Das zentrale Objekt meines Projekts, das auf der Beobachtung des Verschwindens der filmbasierten Fotografie aufbaut, war die Dunkelkammer, die durch den phänomenalen Siegeszug der Computertechnologie zunehmend aufgegeben wird. Als Akteur und Zeuge dieser entscheidenden Phase in der Geschichte der Kunst und der Fotografie, der sich zwischen analogen und digitalen Prozessen entscheiden musste, wollte ich den ikonischen Charakter dieser postindustriellen Ruinen mit ihren Überbleibseln protokollieren.
Im Wissen um das polemische Potential dieses Projekts näherte ich mich der Dunkelkammer wie ein Schadensregulierer oder wie ein Gerichtsmediziner auf der Suche nach Hinweisen an einem Tatort, an dem die Zeit still stand und der orangefarbene Schimmer der Dunkelkammerleuchte die Schichten, Spuren und Ablagerungen der handwerklichen Tätigkeit verbarg.
Mit dem profanen, häretischen Blick des ikonoklastischen Detektivs, geleitet von dem Verlustgefühl, in dem ich die Wurzel all meiner kreativen Aktivität sehe, inspizierte ich diese anachronistischen Orte, ihre Zugänge und Winkel in allen Einzelheiten: die Mechanismen zum Ausschluss von Störlicht, den Vergrößerungsapparat, die elektrischen Kleinteile, den Verlauf der Rohre, die motorisierten Systeme, die Silbersalzflecken, die Wannen und die Zeitschaltuhren, die sich dem Ende dieses panchromatischen Spektrums widersetzen.

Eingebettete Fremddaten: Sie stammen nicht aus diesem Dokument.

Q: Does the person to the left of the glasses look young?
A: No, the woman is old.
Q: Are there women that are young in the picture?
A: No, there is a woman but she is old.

Dank der positiven Rezensionen nach der Veröffentlichung meines Werks setzte ich die Dokumentation von Dunkelkammern in verschiedenen Großstädten fort: Toronto, Mexico City, Havanna, Paris, Brüssel, Berlin, Niamey, Ho-Chi-Minh-Stadt und am Ende Tokio. Ursprünglich hatte ich die etwas unklare Absicht, die vielen attraktiven Formen und Mechanismen der Dunkelkammern in den Vordergrund zu stellen.
Diese unvollständigen Beobachtungen sollten deshalb nicht zu allzu vereinfachenden Aussagen über die spezifischen Bedingungen der Fotografie in bestimmten Ländern verleiten. Wohl aber würde ich gern glauben, dass ich als einer der ersten das Verschwinden der Dunkelkammer aus einer Perspektive betrachtet habe, die sich an die der visuellen Anthropologie anlehnt.
Als französischsprachiger Künstler aus Quebec mache ich mir Gedanken um die Spannungen, die durch die Globalisierung in den ›Kulturindustrien‹ der Welt entstehen. Ich hoffe, durch die Fortsetzung meiner Arbeit an den unterschiedlichen Orten und Ländern, in denen eins der wichtigsten Medien des 20. Jahrhunderts geschaffen wurde, einen Beitrag zur kritischen Untersuchung des kulturellen Ethnozentrismus zu leisten, der das Verständnis und die Interpretation der ›universellen‹ Geschichte der Fotografie so lange dominiert hat.
Dieser Text ist Teil eines Vortrags für eine Konferenz im Anschluss an die ersten Dunkelkammerfotos, die ich 2005 in Montreal aufgenommen habe, erschienen in der Monographie Darkroom (Nazareli Press, Tucson,Arizona, USA, 80 S., 2007).
1 Der Titel paraphrasiert einen der wichtigsten Aufsätze zur modernen Fotografie, Walter Benjamins Das Kunstwerk im Zeitalter seiner technischen Reproduzierbarkeit, erschienen 1936 in der Zeitschrift für Sozialforschung.